Both the Pfizer-BioNTech and Moderna vaccines were highly efficacious against COVID-19 infection during clinical trials, and they have demonstrated similar effectiveness in real-world scenarios. Their impressive effectiveness and safety are “like hitting the lottery,” says Sundaram, “and bodes really well for full approval.”
A standard vaccine review also includes negotiations with manufacturers to determine how the vaccines will be labeled and how the companies can advertise their shots. It’s an important part of the process, Creech says: “You don't want to be creating fear in individuals in order for them to go out and ask their doctor for a particular vaccine,” he says. But “you want to display risk, and you want to provide people with the knowledge they need to make a good decision.”
If the vaccines are approved, what can we expect?
The Kaiser Family Foundation's latest survey shows that 32 percent of unvaccinated adults said they would be more likely to get a COVID-19 vaccine if it was FDA-approved. It was, the survey revealed, the top incentive to be vaccinated among the 1,500 vaccine-hesitant adults polled.
FDA approval of the COVID-19 vaccines, then, could spur more people to get vaccinated, potentially driving the U.S. ever closer to its herd immunity threshold: when as much as 80 percent of the country’s population has been vaccinated, according to recent estimates.

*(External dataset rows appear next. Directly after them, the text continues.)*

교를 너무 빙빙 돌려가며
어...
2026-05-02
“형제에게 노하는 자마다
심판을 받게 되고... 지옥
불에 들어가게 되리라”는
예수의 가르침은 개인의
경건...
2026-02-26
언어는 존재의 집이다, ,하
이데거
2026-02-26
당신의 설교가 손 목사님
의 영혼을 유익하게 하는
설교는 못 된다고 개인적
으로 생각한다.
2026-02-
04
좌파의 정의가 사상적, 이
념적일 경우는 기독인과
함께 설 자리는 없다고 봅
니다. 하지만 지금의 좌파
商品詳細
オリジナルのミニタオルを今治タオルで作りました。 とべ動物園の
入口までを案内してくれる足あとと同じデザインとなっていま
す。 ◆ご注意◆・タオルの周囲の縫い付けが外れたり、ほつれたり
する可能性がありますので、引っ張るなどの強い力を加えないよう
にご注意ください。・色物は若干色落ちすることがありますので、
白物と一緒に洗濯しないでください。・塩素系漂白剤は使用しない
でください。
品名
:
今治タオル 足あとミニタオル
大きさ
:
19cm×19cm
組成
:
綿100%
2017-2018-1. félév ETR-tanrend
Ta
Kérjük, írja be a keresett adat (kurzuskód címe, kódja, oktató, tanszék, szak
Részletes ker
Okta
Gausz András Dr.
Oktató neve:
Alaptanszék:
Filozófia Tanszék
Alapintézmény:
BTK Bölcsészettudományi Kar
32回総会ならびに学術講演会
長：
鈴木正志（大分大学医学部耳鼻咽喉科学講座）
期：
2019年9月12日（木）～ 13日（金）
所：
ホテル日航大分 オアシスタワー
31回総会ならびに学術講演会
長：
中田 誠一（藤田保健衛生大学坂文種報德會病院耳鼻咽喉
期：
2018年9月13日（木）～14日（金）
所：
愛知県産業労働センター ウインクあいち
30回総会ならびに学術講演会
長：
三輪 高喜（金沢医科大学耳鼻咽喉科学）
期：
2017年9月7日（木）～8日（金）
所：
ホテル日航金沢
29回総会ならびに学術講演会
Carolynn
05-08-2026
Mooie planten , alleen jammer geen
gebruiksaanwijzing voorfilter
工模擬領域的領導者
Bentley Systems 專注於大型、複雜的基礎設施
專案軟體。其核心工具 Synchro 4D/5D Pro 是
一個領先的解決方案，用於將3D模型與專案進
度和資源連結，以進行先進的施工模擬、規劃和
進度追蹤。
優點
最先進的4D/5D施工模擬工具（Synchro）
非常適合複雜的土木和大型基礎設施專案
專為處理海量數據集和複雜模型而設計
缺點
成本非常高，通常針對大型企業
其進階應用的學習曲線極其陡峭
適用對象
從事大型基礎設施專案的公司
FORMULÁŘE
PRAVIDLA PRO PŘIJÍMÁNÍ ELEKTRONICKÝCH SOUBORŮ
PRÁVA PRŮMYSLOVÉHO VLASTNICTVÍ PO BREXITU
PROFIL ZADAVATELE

But the vaccine approval process can take more than six months from the date of application, and experts caution that people should not wait for FDA approval to be vaccinated. “They’re not only putting themselves at very high risk,” says Maria Elena Bottazzi, a professor of pediatrics at Baylor College of Medicine and co-director of the Texas Children's Hospital Center for Vaccine Development, “but they are also putting their communities at risk.”
The approval process would create brand names for the vaccines and bring advertising to consumers’ TVs, radios, and other media in an attempt to drive vaccinations and sales.

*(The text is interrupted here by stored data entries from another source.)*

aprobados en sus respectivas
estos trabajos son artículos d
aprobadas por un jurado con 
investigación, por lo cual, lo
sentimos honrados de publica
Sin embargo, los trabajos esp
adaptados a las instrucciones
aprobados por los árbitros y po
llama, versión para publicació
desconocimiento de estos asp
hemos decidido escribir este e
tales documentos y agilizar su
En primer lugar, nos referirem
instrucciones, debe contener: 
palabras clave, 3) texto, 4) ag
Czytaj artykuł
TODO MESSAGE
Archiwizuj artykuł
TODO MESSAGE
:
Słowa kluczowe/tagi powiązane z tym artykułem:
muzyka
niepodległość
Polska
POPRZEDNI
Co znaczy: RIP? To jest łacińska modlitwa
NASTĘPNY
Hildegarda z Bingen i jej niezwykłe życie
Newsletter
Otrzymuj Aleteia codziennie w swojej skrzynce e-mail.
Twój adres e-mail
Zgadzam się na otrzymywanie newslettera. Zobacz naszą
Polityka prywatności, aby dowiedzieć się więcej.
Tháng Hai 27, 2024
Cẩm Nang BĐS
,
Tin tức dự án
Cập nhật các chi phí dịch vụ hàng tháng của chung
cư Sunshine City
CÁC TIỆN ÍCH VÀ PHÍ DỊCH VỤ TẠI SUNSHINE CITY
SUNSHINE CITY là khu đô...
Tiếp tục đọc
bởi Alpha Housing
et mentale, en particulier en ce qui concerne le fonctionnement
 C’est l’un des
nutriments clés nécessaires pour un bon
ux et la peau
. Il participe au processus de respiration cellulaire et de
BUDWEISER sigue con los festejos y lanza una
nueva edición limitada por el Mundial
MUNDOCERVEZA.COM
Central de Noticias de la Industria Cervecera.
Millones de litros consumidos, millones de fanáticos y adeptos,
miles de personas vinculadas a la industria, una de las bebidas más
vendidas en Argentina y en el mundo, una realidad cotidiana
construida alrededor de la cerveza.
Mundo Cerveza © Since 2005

It will allow vaccine manufacturers to hike their prices—which they’ve already said they will do as the pandemic wanes—and usher in an era in which the vaccines are no longer given for free.
But like other vaccines, such as the seasonal influenza vaccine, the COVID-19 vaccine will likely be covered, at least partially, Creech says. “For the most part, because vaccines are one of the most profoundly effective public health maneuvers that we have for infectious diseases, they are typically covered either through public health funds or through private insurance, where the out-of-pocket expenses to the individual are either none, or extremely minimal,” he explains.

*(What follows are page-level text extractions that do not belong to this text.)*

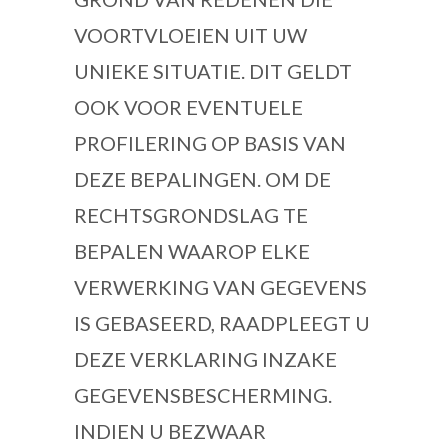
VOORTVLOEIEN UIT UW
UNIEKE SITUATIE. DIT GELDT
OOK VOOR EVENTUELE
PROFILERING OP BASIS VAN
DEZE BEPALINGEN. OM DE
RECHTSGRONDSLAG TE
BEPALEN WAAROP ELKE
VERWERKING VAN GEGEVENS
IS GEBASEERD, RAADPLEEGT U
DEZE VERKLARING INZAKE
GEGEVENSBESCHERMING.
INDIEN U BEZWAAR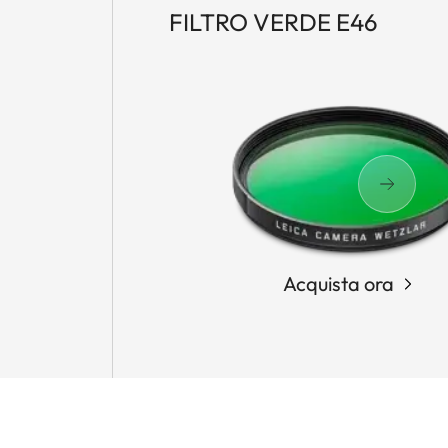
FILTRO VERDE E46
Acquista ora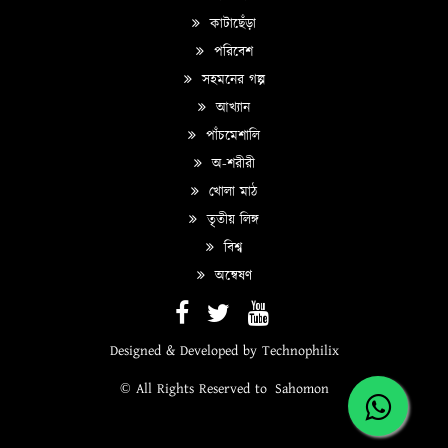
কাটাছেঁড়া
পরিবেশ
সহমনের গল্প
আখ্যান
পাঁচমেশালি
অ-শরীরী
খোলা মাঠ
তৃতীয় লিঙ্গ
বিশ্ব
অন্বেষণ
Designed & Developed by
Technophilix
© All Rights Reserved to
Sahomon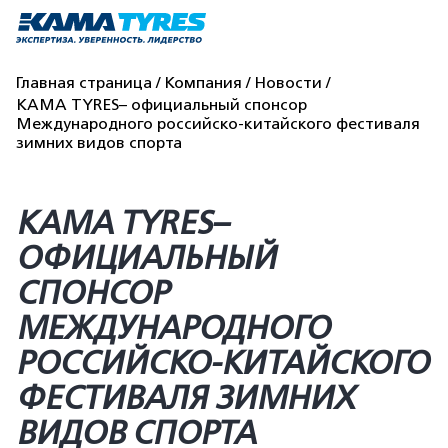
Главная страница
Компания
Новости
KAMA TYRES– официальный спонсор
Международного российско-китайского фестиваля
зимних видов спорта
KAMA TYRES–
ОФИЦИАЛЬНЫЙ
СПОНСОР
МЕЖДУНАРОДНОГО
РОССИЙСКО-КИТАЙСКОГО
ФЕСТИВАЛЯ ЗИМНИХ
ВИДОВ СПОРТА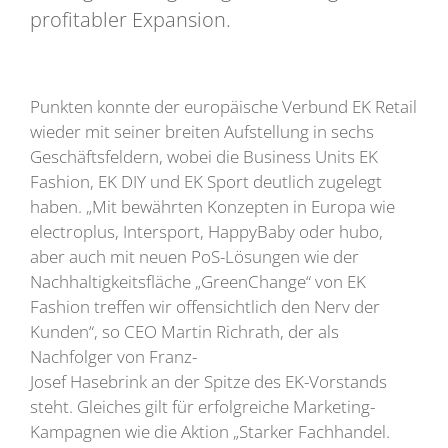
profitabler Expansion.
Punkten konnte der europäische Verbund EK Retail
wieder mit seiner breiten Aufstellung in sechs
Geschäftsfeldern, wobei die Business Units EK
Fashion, EK DIY und EK Sport deutlich zugelegt
haben. „Mit bewährten Konzepten in Europa wie
electroplus, Intersport, HappyBaby oder hubo,
aber auch mit neuen PoS-Lösungen wie der
Nachhaltigkeitsfläche „GreenChange“ von EK
Fashion treffen wir offensichtlich den Nerv der
Kunden“, so CEO Martin Richrath, der als
Nachfolger von Franz-
Josef Hasebrink an der Spitze des EK-Vorstands
steht. Gleiches gilt für erfolgreiche Marketing-
Kampagnen wie die Aktion „Starker Fachhandel.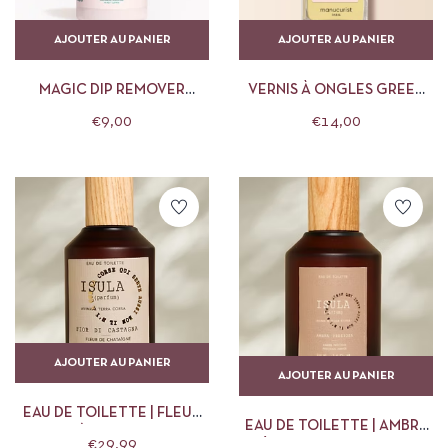
AJOUTER AU PANIER
AJOUTER AU PANIER
MAGIC DIP REMOVER
VERNIS À ONGLES GREEN
MANUCURIST
MIMOSA
€
9,00
€
14,00
AJOUTER AU PANIER
AJOUTER AU PANIER
EAU DE TOILETTE | FLEUR
EAU DE TOILETTE | AMBRE
DE CHÂTAIGNE | ISULA
€
29,99
PRÉCIEUX | ISULA PARFUMS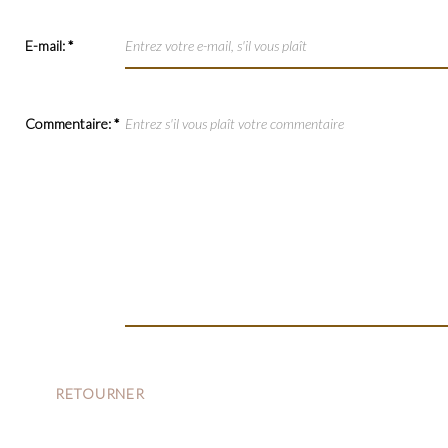
E-mail:
*
Commentaire:
*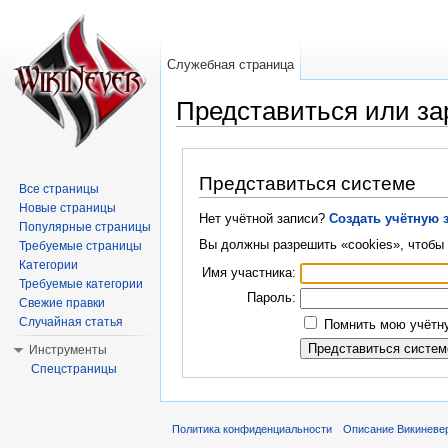
Служебная страница
Представиться или за
Перейти к:
навигация
,
поиск
Представиться системе
Все страницы
Новые страницы
Нет учётной записи?
Создать учётную 
Популярные страницы
Вы должны разрешить «cookies», чтобы 
Требуемые страницы
Категории
Имя участника:
Требуемые категории
Пароль:
Свежие правки
Случайная статья
Помнить мою учётну
Инструменты
Спецстраницы
Политика конфиденциальности
Описание Викиневе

And it could pave the way for more employers and schools to mandate COVID-19 vaccines.
Some employers and schools have pressed forward with mandates for the authorized vaccines, but others—such as the University of California and California State University, for example—have said that they will only impose COVID-19 vaccine mandates for FDA-approved vaccines.
Dorit Reiss, a law professor who specializes in vaccine policy at the University of California, Hastings College of the Law, says FDA approval of the Pfizer-BioNTech and Moderna vaccines would make it more likely that more employers and schools impose mandates.
“Full approval removes a propaganda point,” Reiss explains, and eliminates the potential legal argument that these vaccines are experimental, and should not be used.
Any COVID-19 vaccine mandates by employers would likely need to “provide accommodation to workers with real medical barriers,” Reiss says, and could include exemptions for people with religious objections. School mandates will likely follow states’ leads: all states currently allow for medical exemptions to the existing slate of required vaccines, such as the MMR vaccine, Reiss says, but only some allow non-medical exemptions for those mandates.